» WHAT YOU ARE ASKED TO DO
Using the entries that follow, state how many lines contain "none", with no other words.

Top of INFORMATION SUPPLIED

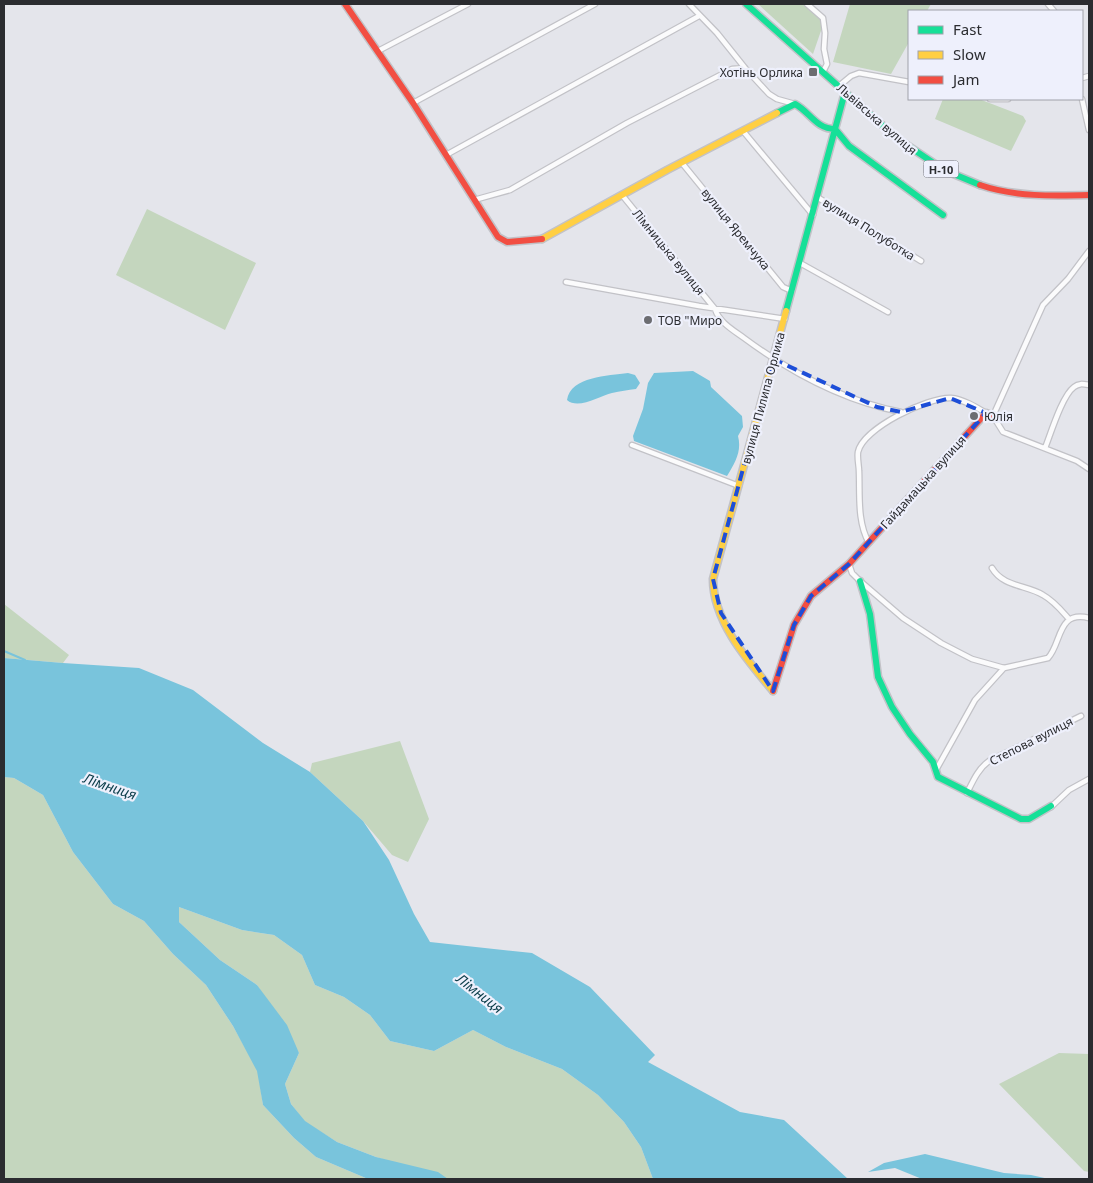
<svg xmlns="http://www.w3.org/2000/svg" width="1093" height="1183" viewBox="0 0 1093 1183" font-family="'Noto Sans',sans-serif">
<style>
.green{fill:#c4d6be}
.water{fill:#79c4dc}
.lines{fill:none;stroke-linecap:round;stroke-linejoin:round}
.stream{stroke:#79c4dc;stroke-width:2}
.street-casing{stroke:#c2c2c7;stroke-width:7}
.fast-casing{stroke:#c2c2c7;stroke-width:9}
.slow-casing{stroke:#c2c2c7;stroke-width:9}
.jam-casing{stroke:#c2c2c7;stroke-width:9}
.street{stroke:#fbfbfc;stroke-width:4.5}
.fast{stroke:#16e098;stroke-width:6}
.slow{stroke:#ffcf43;stroke-width:6}
.jam{stroke:#f24e42;stroke-width:6}
.marked{fill:none;stroke:#1d4ed8;stroke-width:4;stroke-dasharray:10 6;stroke-linejoin:round}
.poi-dot{fill:#6c6d71;stroke:#eef0fc;stroke-width:2}
.labels{text-anchor:middle;dominant-baseline:central;stroke-width:4.5;stroke-linejoin:round;paint-order:stroke}
.shield{fill:#eef0fc;stroke:#66676d;stroke-width:1}
.shield-label{font-size:11px;font-weight:bold;fill:#2b2c30}
.poi-label{font-size:12px;fill:#2b2c30;stroke:#eef0fc;text-anchor:start}
.street-label{font-size:12px;fill:#2b2c30;stroke:#eef0fc}
.water-label{font-size:14px;font-style:italic;fill:#0a3c49;stroke:#eef0fc}
</style>
<rect width="100%" height="100%" fill="#e4e5eb"/>
<!-- green -->
<path class="green" d="M758 4H803L824 22 813 54Z
M850 4H931L927 11H909V42L891 74 833 62Z
M943 99H979L1023 116 1026 121 1011 151 935 119Z
M147 209 256 263 225 330 116 275Z
M4 604 69 655 63 663 4 658Z
M400 741 429 819 408 862 392 855 363 821 310 772 312 763Z
M4 777 14 778 43 795 73 852 113 904 144 921 173 954 206 985 233 1026 258 1071 263 1105 294 1138 316 1157 368 1179H4Z
M179 907 242 930 274 935 302 955 315 985 344 997 370 1015 390 1041 434 1051 473 1030 506 1047 562 1069 598 1095 624 1122 641 1147 653 1179H448L376 1157 337 1142 305 1122 291 1104 285 1084 299 1053 257 985 220 960 179 922Z
M1059 1053 1089 1054V1172L1084 1171 999 1084Z"/>
<!-- water -->
<path class="water" d="M693 371 710 381 711 387 742 416 743 427 738 436C742 451 735 463 727 476L634 441 633 436 643 409 648 383 654 373Z
M628 373 635 375 640 383 636 389C628 390 620 391 612 393 600 396 578 410 567 400 571 376 608 376 628 373Z
M4 658 63 663 139 668 193 690 263 743 310 772 363 821 389 860 414 914 430 942 532 953 590 987 655 1055 648 1062 740 1112 784 1120 848 1179H653L641 1147 624 1122 598 1095 562 1069 506 1047 473 1030 434 1051 390 1041 370 1015 344 997 315 985 302 955 274 935 242 930 179 907V922L220 960 257 985 287 1025 299 1053 285 1084 291 1104 305 1121 337 1142 376 1157 438 1172 448 1179H368L316 1157 294 1138 263 1105 257 1071 233 1026 206 985 173 954 144 921 113 904 73 852 43 795 14 778 4 777Z
M925 1154 1004 1173 1031 1175 1049 1179H922L895 1168 868 1172 884 1163Z"/>
<g class="lines">
<!-- stream -->
<path class="stream" d="M4 651 25 660"/>
<!-- street casing -->
<g class="street-casing">
<path id="street" d="M689 4 717 33 745 68 769 94 777 99 795 104
M807 4 823 18 825 33 824 49 827 64 823 72
M1048 4 1054 11
M378 51 468 4
M1082 78 1089 76
M839 86 851 76 859 73 909 82
M990 99H1008
M1082 99 1089 130
M413 103 595 4
M743 131 813 215
M446 155 699 16
M682 163 783 287 792 291
M622 195 715 309C719 322 733 330 744 338 790 372 844 401 901 412
M817 197 921 261
M474 200 510 190 627 123 732 69 745 68
M1089 251 1068 279 1043 305 993 416 1003 432 1077 461 1089 469
M800 263 888 312
M566 282 699 306 785 319
M632 445 739 486
M1045 448C1051 433 1062 396 1074 387 1079 383 1083 384 1089 385
M869 543C857 522 860 495 859 471 859 466 857 458 858 452 863 428 928 397 951 398 963 399 976 407 986 413
M849 564 852 573 860 581 903 618 941 643 972 659 1004 668 1048 658C1062 643 1057 610 1089 618
M992 568C1003 587 1027 585 1043 595 1054 601 1061 610 1069 619
M936 770 975 700 1004 668
M967 793C973 781 978 769 989 761L1081 716
M1051 807 1069 790 1089 779"/>
</g>
<!-- fast casing -->
<g class="fast-casing">
<path id="fast" d="M746 4 898 139 944 170 980 185
M777 113 795 104C810 112 816 129 835 129L849 146 943 215
M786 311 845 92
M860 581 870 614 878 677 892 707 910 734 933 762 938 777 1021 819H1029L1051 806"/>
</g>
<!-- slow casing -->
<g class="slow-casing">
<path id="slow" d="M542 239 667 170 777 113
M773 691C747 660 713 621 713 579L786 311"/>
</g>
<!-- jam casing -->
<g class="jam-casing">
<path id="jam" d="M345 4 413 103 498 237 507 242 542 239
M980 185C1015 197 1053 196 1089 195
M773 691 794 625 811 596 849 564 986 413 993 416"/>
</g>
<!-- street -->
<use href="#street" class="street"/>
<!-- fast -->
<use href="#fast" class="fast"/>
<!-- slow -->
<use href="#slow" class="slow"/>
<!-- jam -->
<use href="#jam" class="jam"/>
</g>
<!-- marked area -->
<path class="marked" d="M773 359 877 407 901 412 950 398 986 413 849 564 811 596 794 625 773 691 721 613 713 579Z"/>
<!-- markers -->
<g class="poi-dot">
<rect x="808" y="67" width="10" height="10" rx="2.5"/>
<circle cx="648" cy="320" r="5"/>
<circle cx="974" cy="416" r="5"/>
</g>
<g class="labels">
<!-- shield labels -->
<rect class="shield" x="923.5" y="160.5" width="35" height="17" rx="4"/>
<g class="shield-label">
<text x="941" y="169">Н-10</text>
</g>
<!-- poi labels -->
<g class="poi-label">
<text x="803" y="72" text-anchor="end">Хотінь Орлика</text>
<text x="658" y="320">ТОВ "Миро</text>
<text x="984" y="416">Юлія</text>
</g>
<!-- street labels -->
<g class="street-label">
<text transform="translate(877 119) rotate(41)">Львівська вулиця</text>
<text transform="translate(736 229) rotate(51)">вулиця Яремчука</text>
<text transform="translate(869 229) rotate(32)">вулиця Полуботка</text>
<text transform="translate(669 252) rotate(51)">Лімницька вулиця</text>
<text transform="translate(763 398) rotate(-75)">вулиця Пилипа Орлика</text>
<text transform="translate(923 482) rotate(-48)">Гайдамацька вулиця</text>
<text transform="translate(1031 741) rotate(-27)">Степова вулиця</text>
</g>
<!-- water labels -->
<g class="water-label">
<text transform="translate(110 786) rotate(19)">Лімниця</text>
<text transform="translate(480 993) rotate(38)">Лімниця</text>
</g>
</g>
<!-- border -->
<rect width="1093" height="1183" fill="none" stroke="#2b2c30" stroke-width="10"/>
<!-- legend -->
<rect x="908" y="10" width="175" height="90" fill="#eef0fc" stroke="#a0a2aa"/>
<rect x="918" y="26" width="25" height="8" fill="#16e098" stroke="#a0a2aa"/>
<text x="953" y="35" font-size="15" fill="#2b2c30">Fast</text>
<rect x="918" y="51" width="25" height="8" fill="#ffcf43" stroke="#a0a2aa"/>
<text x="953" y="60" font-size="15" fill="#2b2c30">Slow</text>
<rect x="918" y="76" width="25" height="8" fill="#f24e42" stroke="#a0a2aa"/>
<text x="953" y="85" font-size="15" fill="#2b2c30">Jam</text>
</svg>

Bottom of INFORMATION SUPPLIED

» YOUR SOLUTION
3